The Medicare reimbursement rates are influential because many patients who get replacement joints and heart devices are over 65 and covered by the government-run health plan. Medicare moves can also set the tone for private insurers.

The proposal issued Friday is for the government's fiscal year that starts Oct. 1. It is open to comments until June 1 and will be solidified into a final rule this summer.

Overall, CMS proposes to keep Medicare's hospital payments just about flat in fiscal 2010, which follows modest payment increases in recent years. This could be challenging for U.S. hospitals that are already experiencing significant financial strain due to a recession that has slowed elective surgery rates, fed more uninsured patients through emergency-room doors and cut off access to capital.

In this case, a modest 2.1% upward adjustment for inflation will be nearly offset by a payment cut CMS said is necessary because hospitals have been using a newer system that ties payments to the severity of patients' conditions to get more money.

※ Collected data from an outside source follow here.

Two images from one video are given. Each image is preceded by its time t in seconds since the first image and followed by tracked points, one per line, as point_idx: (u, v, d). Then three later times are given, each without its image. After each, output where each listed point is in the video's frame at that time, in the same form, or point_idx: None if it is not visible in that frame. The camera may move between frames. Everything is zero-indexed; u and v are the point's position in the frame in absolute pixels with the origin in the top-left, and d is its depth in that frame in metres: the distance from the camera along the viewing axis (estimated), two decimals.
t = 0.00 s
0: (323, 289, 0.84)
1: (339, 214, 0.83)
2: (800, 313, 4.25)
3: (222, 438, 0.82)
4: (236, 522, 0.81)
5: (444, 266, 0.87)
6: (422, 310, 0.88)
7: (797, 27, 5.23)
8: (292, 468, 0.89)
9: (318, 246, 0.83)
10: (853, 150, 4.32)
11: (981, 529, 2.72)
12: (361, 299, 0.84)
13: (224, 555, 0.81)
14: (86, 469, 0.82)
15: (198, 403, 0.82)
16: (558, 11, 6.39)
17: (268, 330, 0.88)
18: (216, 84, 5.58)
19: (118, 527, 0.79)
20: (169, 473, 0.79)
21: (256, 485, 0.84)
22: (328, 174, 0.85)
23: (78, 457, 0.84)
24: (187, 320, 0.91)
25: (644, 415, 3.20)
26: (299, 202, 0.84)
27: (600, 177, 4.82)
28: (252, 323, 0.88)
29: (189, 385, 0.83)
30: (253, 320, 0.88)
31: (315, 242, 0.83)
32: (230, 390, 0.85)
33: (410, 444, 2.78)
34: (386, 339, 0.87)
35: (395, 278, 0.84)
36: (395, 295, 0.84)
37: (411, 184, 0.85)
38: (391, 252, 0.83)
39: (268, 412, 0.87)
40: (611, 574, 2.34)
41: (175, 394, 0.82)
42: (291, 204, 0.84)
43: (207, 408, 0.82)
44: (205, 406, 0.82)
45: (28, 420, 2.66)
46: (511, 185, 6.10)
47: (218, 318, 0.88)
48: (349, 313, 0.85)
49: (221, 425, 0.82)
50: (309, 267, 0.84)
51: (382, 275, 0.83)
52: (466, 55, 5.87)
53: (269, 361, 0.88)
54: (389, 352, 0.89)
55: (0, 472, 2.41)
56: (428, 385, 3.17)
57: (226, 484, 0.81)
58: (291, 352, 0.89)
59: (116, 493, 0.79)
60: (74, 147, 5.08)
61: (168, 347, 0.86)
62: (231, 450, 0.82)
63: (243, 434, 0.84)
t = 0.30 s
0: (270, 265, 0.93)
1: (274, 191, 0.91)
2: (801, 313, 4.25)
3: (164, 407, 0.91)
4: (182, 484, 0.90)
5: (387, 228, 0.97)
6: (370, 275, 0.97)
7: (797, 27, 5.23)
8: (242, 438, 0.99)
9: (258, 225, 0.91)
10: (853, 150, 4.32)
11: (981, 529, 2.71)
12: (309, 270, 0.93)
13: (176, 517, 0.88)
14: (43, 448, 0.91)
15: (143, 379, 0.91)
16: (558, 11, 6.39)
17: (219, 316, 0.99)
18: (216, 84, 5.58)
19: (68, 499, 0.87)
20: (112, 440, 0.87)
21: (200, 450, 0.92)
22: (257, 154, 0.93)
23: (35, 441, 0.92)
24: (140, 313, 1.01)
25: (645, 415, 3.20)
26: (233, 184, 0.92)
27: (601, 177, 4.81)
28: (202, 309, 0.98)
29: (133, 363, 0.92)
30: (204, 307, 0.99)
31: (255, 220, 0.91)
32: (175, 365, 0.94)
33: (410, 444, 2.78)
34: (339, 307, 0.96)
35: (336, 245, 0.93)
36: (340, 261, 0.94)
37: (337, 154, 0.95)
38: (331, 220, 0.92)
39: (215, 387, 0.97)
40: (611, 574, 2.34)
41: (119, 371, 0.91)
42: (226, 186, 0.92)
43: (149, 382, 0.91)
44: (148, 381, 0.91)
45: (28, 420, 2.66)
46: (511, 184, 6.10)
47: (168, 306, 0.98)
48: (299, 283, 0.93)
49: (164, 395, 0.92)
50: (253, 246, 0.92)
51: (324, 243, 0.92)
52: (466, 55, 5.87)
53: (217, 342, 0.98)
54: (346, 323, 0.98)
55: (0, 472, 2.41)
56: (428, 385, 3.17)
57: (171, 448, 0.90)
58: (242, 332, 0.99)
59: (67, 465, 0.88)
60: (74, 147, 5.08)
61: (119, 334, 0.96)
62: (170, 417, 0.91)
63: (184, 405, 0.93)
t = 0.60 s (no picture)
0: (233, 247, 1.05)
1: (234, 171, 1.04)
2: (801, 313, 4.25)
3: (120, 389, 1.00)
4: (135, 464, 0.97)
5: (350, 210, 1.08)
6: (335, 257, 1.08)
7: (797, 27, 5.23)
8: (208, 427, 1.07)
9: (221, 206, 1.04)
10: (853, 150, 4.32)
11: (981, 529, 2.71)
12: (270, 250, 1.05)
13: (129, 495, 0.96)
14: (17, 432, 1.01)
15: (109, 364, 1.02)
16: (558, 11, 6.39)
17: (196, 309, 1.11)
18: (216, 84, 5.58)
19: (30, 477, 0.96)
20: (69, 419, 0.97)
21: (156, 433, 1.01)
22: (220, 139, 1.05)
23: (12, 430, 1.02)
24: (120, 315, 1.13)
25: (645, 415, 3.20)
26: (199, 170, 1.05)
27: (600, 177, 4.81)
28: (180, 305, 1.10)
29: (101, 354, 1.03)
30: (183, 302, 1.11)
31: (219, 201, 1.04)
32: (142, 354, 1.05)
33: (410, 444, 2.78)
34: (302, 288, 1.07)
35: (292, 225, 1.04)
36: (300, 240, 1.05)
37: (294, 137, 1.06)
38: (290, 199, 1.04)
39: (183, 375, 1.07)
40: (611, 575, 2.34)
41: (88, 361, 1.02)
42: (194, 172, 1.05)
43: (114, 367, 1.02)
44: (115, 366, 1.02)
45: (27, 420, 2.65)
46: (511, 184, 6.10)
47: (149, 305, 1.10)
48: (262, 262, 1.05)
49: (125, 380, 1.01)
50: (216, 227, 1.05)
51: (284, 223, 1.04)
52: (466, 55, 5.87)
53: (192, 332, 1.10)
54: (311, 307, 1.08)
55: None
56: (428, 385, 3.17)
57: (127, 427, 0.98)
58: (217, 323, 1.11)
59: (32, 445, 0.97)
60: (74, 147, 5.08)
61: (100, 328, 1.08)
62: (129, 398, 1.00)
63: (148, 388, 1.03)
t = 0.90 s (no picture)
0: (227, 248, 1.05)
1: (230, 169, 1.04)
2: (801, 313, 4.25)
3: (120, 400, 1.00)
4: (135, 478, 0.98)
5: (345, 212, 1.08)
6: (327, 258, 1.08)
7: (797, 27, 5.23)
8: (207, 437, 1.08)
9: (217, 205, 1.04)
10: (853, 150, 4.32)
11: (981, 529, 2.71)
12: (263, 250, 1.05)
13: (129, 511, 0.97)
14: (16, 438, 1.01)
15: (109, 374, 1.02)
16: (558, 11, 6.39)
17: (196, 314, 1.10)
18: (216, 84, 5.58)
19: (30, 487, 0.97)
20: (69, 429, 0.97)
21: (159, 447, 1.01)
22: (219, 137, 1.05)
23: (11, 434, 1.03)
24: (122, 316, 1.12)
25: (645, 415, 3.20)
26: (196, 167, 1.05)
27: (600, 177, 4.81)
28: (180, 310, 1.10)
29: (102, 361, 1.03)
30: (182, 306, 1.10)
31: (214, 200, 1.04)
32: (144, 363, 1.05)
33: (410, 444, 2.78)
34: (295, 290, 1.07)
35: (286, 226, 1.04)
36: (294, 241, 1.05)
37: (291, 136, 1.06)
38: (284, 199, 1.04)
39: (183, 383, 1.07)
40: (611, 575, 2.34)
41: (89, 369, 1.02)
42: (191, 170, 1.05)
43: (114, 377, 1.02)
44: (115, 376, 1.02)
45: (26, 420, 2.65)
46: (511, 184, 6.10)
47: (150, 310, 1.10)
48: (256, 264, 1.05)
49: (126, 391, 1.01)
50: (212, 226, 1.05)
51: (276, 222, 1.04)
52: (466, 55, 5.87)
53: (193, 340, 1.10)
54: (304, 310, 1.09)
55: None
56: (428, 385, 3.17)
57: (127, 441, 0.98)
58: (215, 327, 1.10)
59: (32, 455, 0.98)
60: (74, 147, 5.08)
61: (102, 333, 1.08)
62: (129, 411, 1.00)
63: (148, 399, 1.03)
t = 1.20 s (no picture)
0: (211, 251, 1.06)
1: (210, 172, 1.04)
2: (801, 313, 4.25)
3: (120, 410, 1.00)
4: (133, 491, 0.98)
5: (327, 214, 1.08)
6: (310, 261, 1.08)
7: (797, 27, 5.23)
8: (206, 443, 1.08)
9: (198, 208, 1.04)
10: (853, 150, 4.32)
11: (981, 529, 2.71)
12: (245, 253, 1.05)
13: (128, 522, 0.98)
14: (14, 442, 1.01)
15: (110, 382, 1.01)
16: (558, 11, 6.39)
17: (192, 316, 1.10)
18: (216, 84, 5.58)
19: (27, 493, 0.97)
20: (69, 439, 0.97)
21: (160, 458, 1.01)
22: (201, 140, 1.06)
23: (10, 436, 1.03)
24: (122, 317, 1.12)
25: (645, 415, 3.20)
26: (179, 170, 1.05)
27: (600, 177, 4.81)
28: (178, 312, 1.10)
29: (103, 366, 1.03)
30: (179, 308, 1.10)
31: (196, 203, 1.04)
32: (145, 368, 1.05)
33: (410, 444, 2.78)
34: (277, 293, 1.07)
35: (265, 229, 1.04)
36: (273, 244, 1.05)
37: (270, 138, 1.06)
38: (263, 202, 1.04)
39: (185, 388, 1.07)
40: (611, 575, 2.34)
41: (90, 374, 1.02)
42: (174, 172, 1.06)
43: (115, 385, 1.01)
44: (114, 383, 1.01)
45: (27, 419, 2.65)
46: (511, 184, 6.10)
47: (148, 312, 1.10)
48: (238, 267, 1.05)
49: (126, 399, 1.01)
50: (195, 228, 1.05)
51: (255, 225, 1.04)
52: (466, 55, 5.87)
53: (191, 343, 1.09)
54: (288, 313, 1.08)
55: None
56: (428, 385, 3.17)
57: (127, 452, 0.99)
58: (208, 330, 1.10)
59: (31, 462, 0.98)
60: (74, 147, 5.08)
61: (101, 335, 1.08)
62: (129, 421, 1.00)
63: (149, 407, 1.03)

In fact, CMS estimated this issue requires an 8.5% adjustment to offset increases caused by this in recent years. It is only hitting hospitals with a 1.9% adjustment this year, but said that means an adjustment of about 6.6% is needed in fiscal 2011 and 2012.

That could make life tougher for device companies.

"With the prospects for a modest cut this year and potential for much of the same in the years to come, we believe hospitals will have to intensify their efforts to control costs," Credit Suisse analyst Kristen Stewart said in an investor note.